Hitlers NSDAP hatte zwar trotz des gigantischen Propagandaaufwands nur 43,9% der Stimmen im Reich erhalten, doch zusammen mit den Konservativen reichte es knapp für die absolute Mehrheit. Nun hielt die SA ihre Stunde für gekommen. Nun stand ihrem Terror überhaupt nichts mehr im Wege. Auch im Landkreis Günzburg.
Doch das war nur der Anfang. Wenige Wochen später folgte die erste „Verhaftungswelle“, bei der sämtliche führende Funktionäre der Günzburger SPD in „Schutzhaft“ genommen wurden. Als Otto Geiselhart Mitte März aus Berlin (er war zum zweiten Mal in den Reichstag eingerückt) zurückkehrte, wurde er auf dem Bahnhof von einem Gendarmen und einer SA Abteilung empfangen. „Haben wir dich endlich, du roter Lump!“, schallte es ihm entgegen. Er wurde ins Günzburger Amtsgerichtsgefängnis gebracht.

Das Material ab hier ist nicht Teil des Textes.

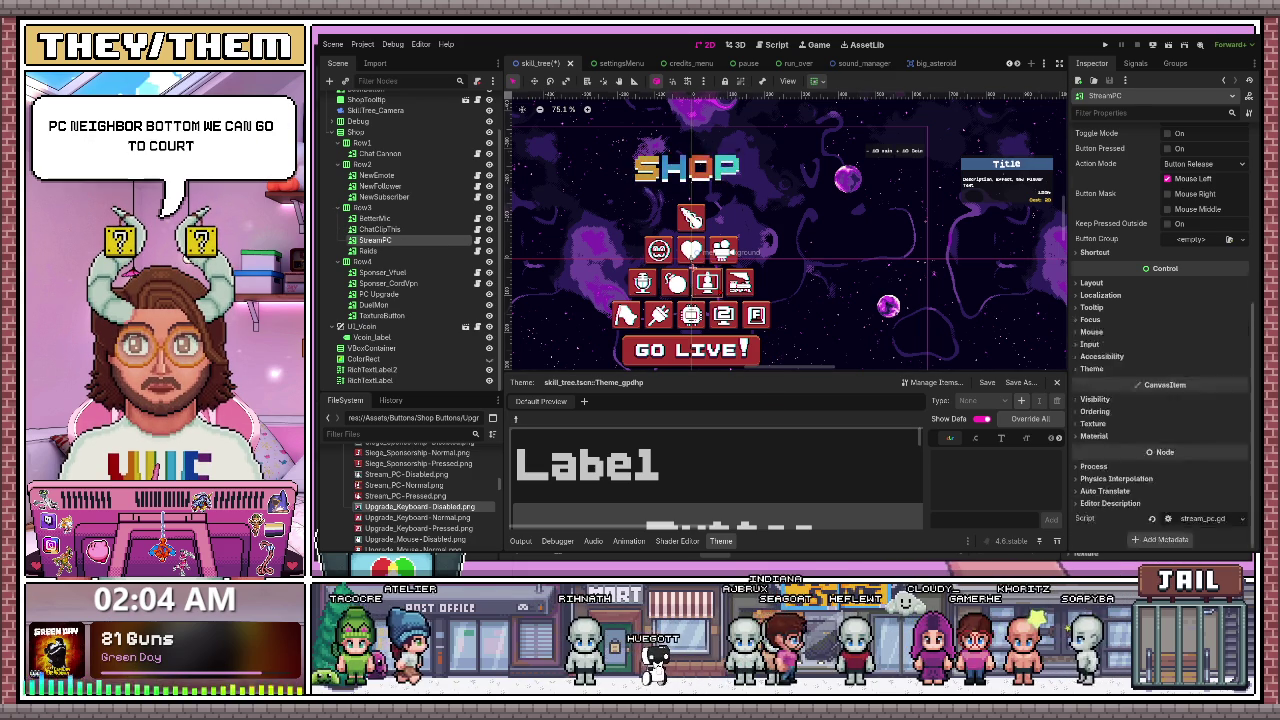
- Give StreamPC focus neighbours ChatClipThis left, NewFollower top and Raids right
left_click(1200, 363)
scroll(1127, 405, "down", 5)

Doch noch war Geiselharts Widerstandswille nicht gebrochen. Als der Günzburger Kommunistenführer Benedikt Seibold einen Tag später in das gleiche Gefängnis gebracht wurde und vorübergehend in Geiselharts Zelle einquartiert wurde, trat er mit dem Kampfruf der Kommunisten: „Rotfront!“ über die Schwelle. Geiselhart antwortete mit einem trotzigen „Freiheit!“, dem Kampfruf der Sozialdemokraten.

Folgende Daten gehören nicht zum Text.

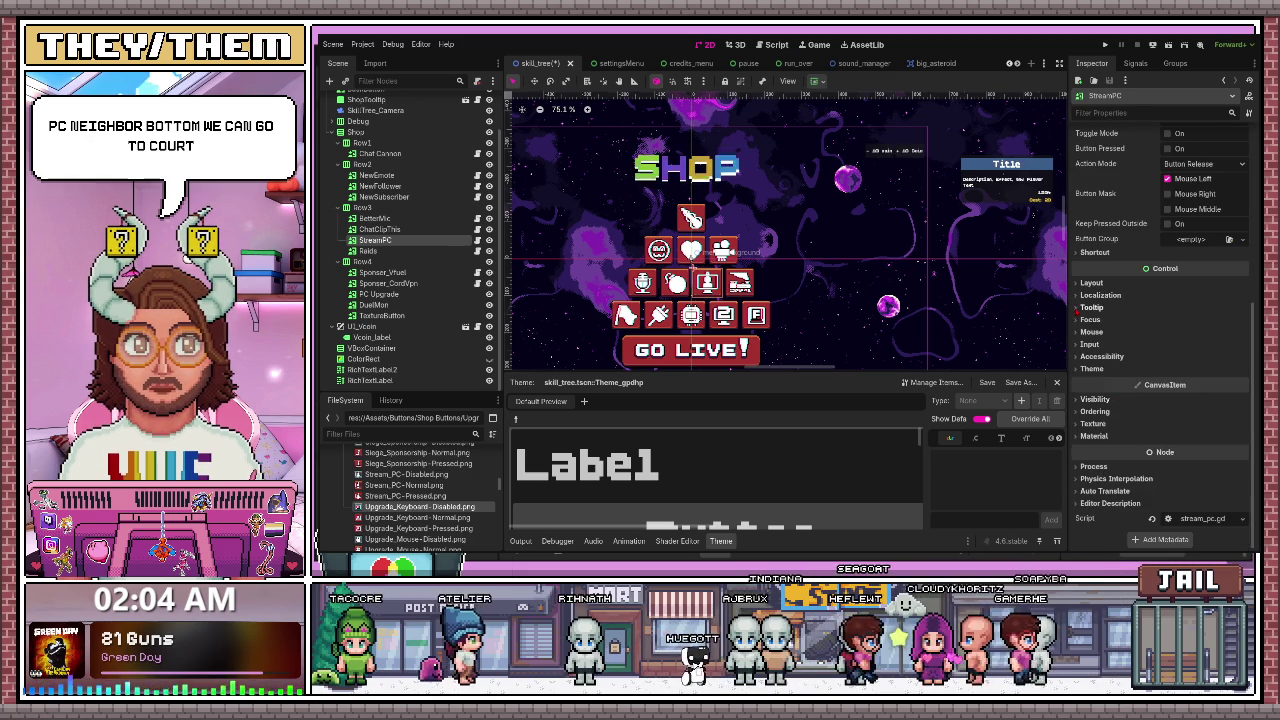
left_click(1084, 319)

Doch die Tage im Gefängnis gaben Geiselhart Zeit zum Nachdenken über seine Zukunft. Er hatte in Berlin gesehen und gehört, wie es bereits einigen seiner Reichtagskollegen in den Konzentrationslagern ergangen war. Er wollte nicht ins KZ, und er wollte ein Zeichen setzen. Am 18.März zog er die letzte Konsequenz und wählte den Freitod. Er gehörte zu denjenigen, die, wie Wilhelm Hoegner in seinem Buch „Flucht vor Hitler“ (S. 14) schreibt: „Einige von uns glaubten, den schmählichen Untergang unserer Millionenpartei, unserer Organisation, an denen drei Generationen deutscher Arbeiter gebaut hatten, nicht überleben zu können.“
Die Nazis aber scheuten nicht davor zurück, den Namen des Toten in den Schmutz zu ziehen, indem sie das Gerücht verbreiteten, Geiselhart habe sich Unregelmäßigkeiten in seinem Amt als Kassenverwalter zuschulden kommen lassen. Die wenige Tage später stattgefundene Revision ergab aber, dass die Kasse vollkommen einwandfrei geführt worden war. Die Todesanzeige, die im Namen der Günzburger SPD im Schwäbischen Volksblatt abgedruckt wurde, hatte folgenden Wortlaut:
„Tieferschüttert steht die freiheitlich gesinnte Arbeiterschaft von Günzburg und Bezirk an der Bahre ihres unvergesslichen Führers und Beraters
Herrn Otto Geiselharts
Kassenverwalter und Stadtrat Ehem. MdR und MdL Sein Wirken für die Armen werden wir nie vergessen.
In tiefer Trauer Die freiheitlich gesinnte Arbeiterschaft Von Stadt und Bezirk Günzburg"
Die Teilnahme am Begräbnis Geiselharts wurde bereits zu einer Mutprobe. Dennoch ließ es sich keiner der getreuen Genossen und Gewerkschaftskollegen nehmen, dem Vorsitzenden der Günzburger SPD das letzte Geleit zu geben. Das Schwäbische Volksblatt schrieb von einer „fast unübersehbaren Trauergemeinde“, unter deren Beisein die Überführung des Toten in seine Heimatstadt Burgau stattfand.